CEO crisis comms poll
TORONTO, July 19th 2018 – Signal Leadership Communication Inc., a public relations consultancy for leaders dealing with digital disruption, today released the results of a new public opinion study of 1,000 Canadians conducted by Nanos Research that finds:
- Six out of ten (61%) feel that it is important (28%) or somewhat important (33%) for CEOs to use social media to “directly communicate with the public” when a company has a crisis. One in three (33%) say that this is unimportant (18%) or somewhat unimportant (15%), while six percent are unsure.
- A majority (53%) say that when a company has a crisis, CEOs should “communicate primarily through their public relations team communicating with journalists in the media” while about a third (34%) say CEOs should “communicate with the public directly on social networks.” Thirteen percent are unsure.
“By almost a 20-point margin, Canadians believe that in a crisis, engaging journalists is more important than social media,” says Bob Pickard, Principal of Signal Leadership Communication Inc. “While much of the public now want direct CEO communication on social media when major company problems occur, by far the preferred method of crisis PR is media relations with reporters.”
- Still, almost two in three Canadians (65%) feel that it is important (33%) or somewhat important (32%) for CEOs to use social media to “share updates about the problem” when a company has a crisis. Three in ten (30%) think that this is unimportant (15%) or somewhat unimportant (15%) while five percent are unsure.
- Meanwhile, more than half of Canadians (53%) think that it is unimportant (30%) or somewhat unimportant (23%) for CEOs to use social media to “explain how he or she feels about the problem” when a company has a crisis. Four in ten (41%) feel that it is either important (16%) or somewhat important (25%). Seven per cent are unsure.
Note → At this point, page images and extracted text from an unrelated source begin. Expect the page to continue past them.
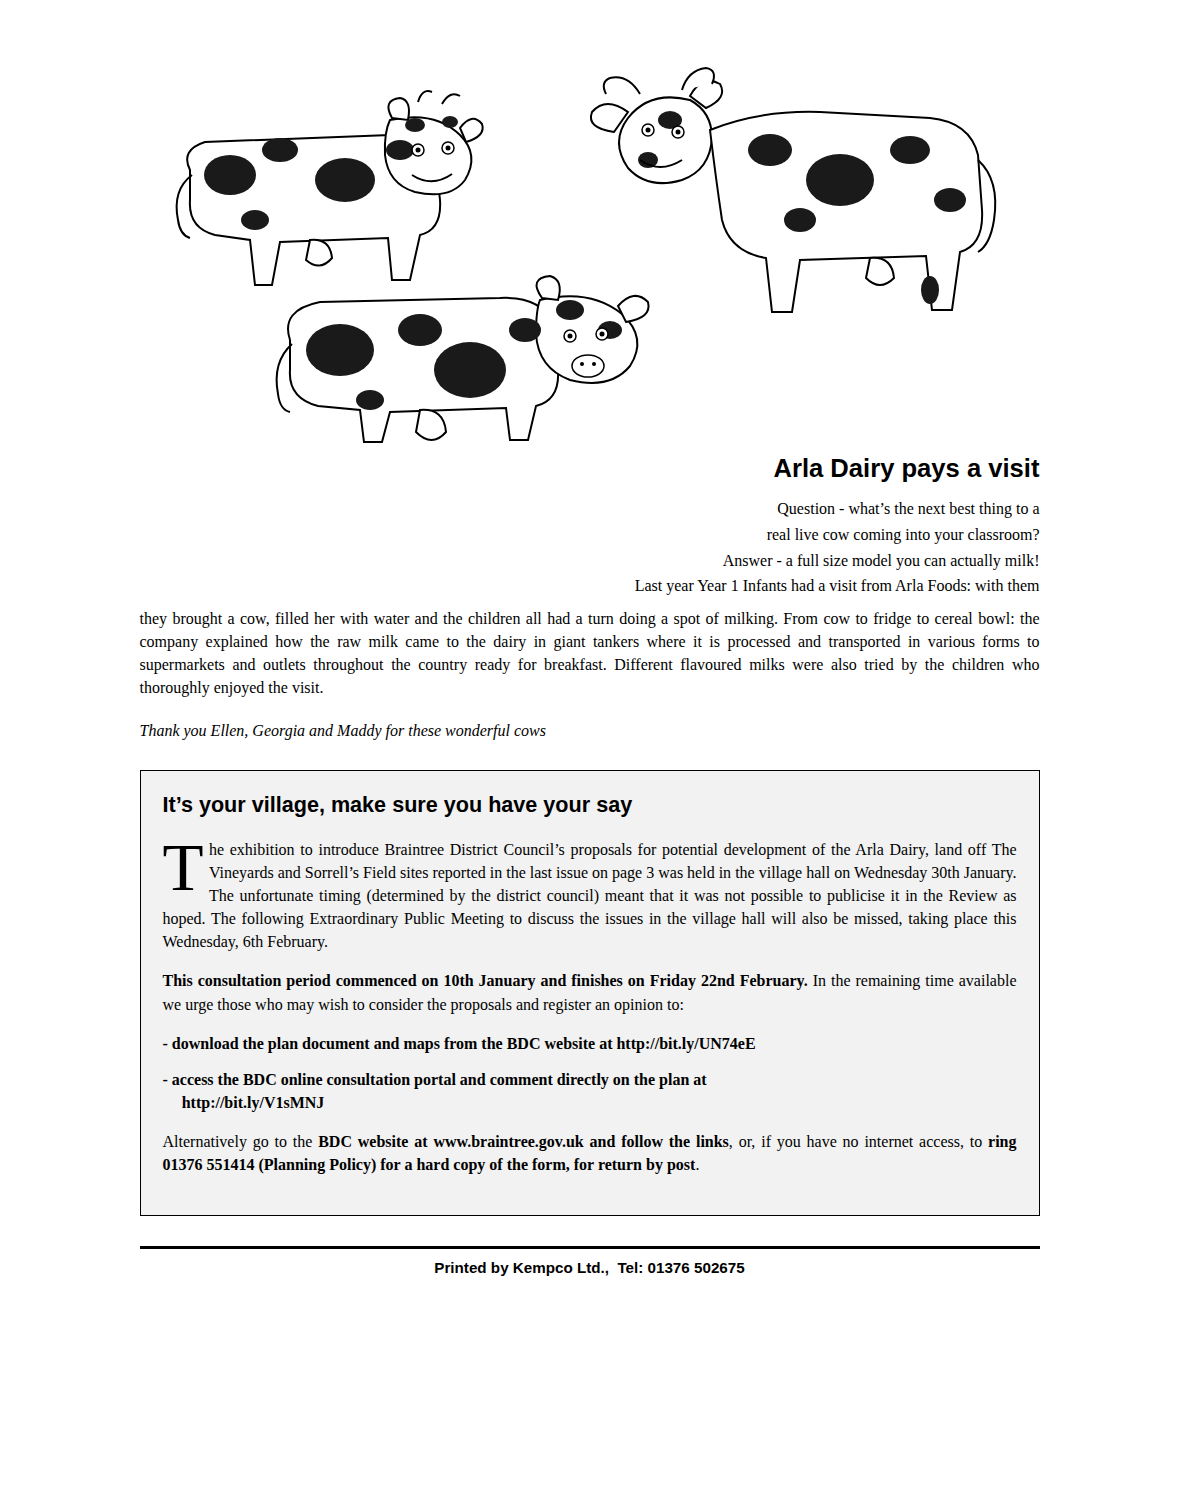Arla Dairy pays a visit
Question - what’s the next best thing to a
real live cow coming into your classroom?
Answer - a full size model you can actually milk!
Last year Year 1 Infants had a visit from Arla Foods: with them
they brought a cow, filled her with water and the children all had a turn doing a spot of milking. From cow to fridge to cereal bowl: the company explained how the raw milk came to the dairy in giant tankers where it is processed and transported in various forms to supermarkets and outlets throughout the country ready for breakfast. Different flavoured milks were also tried by the children who thoroughly enjoyed the visit.
Thank you Ellen, Georgia and Maddy for these wonderful cows
It’s your village, make sure you have your say
The exhibition to introduce Braintree District Council’s proposals for potential development of the Arla Dairy, land off The Vineyards and Sorrell’s Field sites reported in the last issue on page 3 was held in the village hall on Wednesday 30th January. The unfortunate timing (determined by the district council) meant that it was not possible to publicise it in the Review as hoped. The following Extraordinary Public Meeting to discuss the issues in the village hall will also be missed, taking place this Wednesday, 6th February.
This consultation period commenced on 10th January and finishes on Friday 22nd February. In the remaining time available we urge those who may wish to consider the proposals and register an opinion to:
- download the plan document and maps from the BDC website at http://bit.ly/UN74eE
- access the BDC online consultation portal and comment directly on the plan at http://bit.ly/V1sMNJ
Alternatively go to the BDC website at www.braintree.gov.uk and follow the links, or, if you have no internet access, to ring 01376 551414 (Planning Policy) for a hard copy of the form, for return by post.
Printed by Kempco Ltd., Tel: 01376 502675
“Directly through social media or indirectly through news media, the public wants communication from CEOs about what is going on during a crisis, and while they want to know the facts of the matter when something goes wrong with a company, they say knowing how the CEO personally feels about things on social media is less critical,” Pickard says. “However, real-life recent crisis experience suggests that the real-time emotional presence of CEOs communicated online can help prevent PR disasters.”